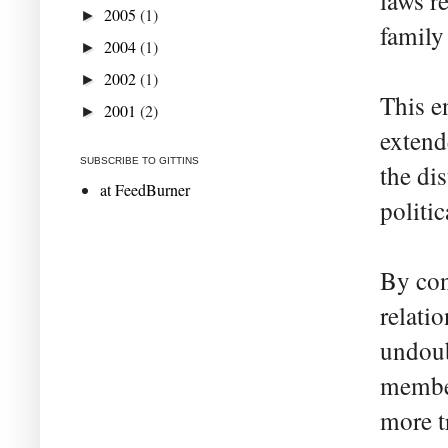
laws re
2005
(1)
►
family
2004
(1)
►
2002
(1)
►
This e
2001
(2)
►
extend
SUBSCRIBE TO GITTINS
the di
at FeedBurner
politic
By con
relatio
undoub
membe
more tr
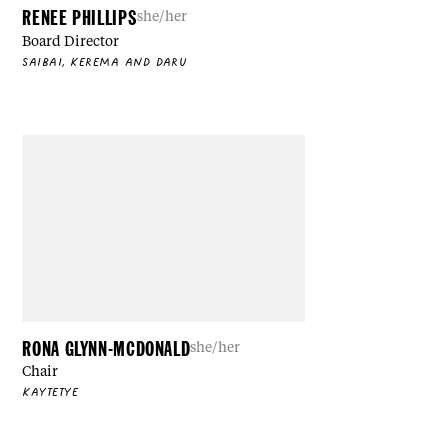
RENEE PHILLIPS
she/her
Board Director
SAIBAI, KEREMA AND DARU
RONA GLYNN-MCDONALD
she/her
Chair
KAYTETYE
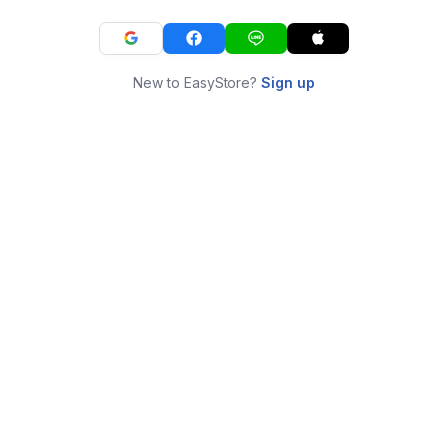
New to EasyStore?
Sign up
══════════════════════════════
• [Description of the task] Your copy of the listing should match it exactly, apart from the pictures, which are left out.

• [Solution below]
laws re
2005
(1)
►
family
2004
(1)
►
2002
(1)
►
This e
2001
(2)
►
extend
SUBSCRIBE TO GITTINS
the di
at FeedBurner
politic
By con
relatio
undoub
membe
more tr
RENEE PHILLIPS
she/her
Board Director
SAIBAI, KEREMA AND DARU
RONA GLYNN-MCDONALD
she/her
Chair
KAYTETYE
New to EasyStore?
Sign up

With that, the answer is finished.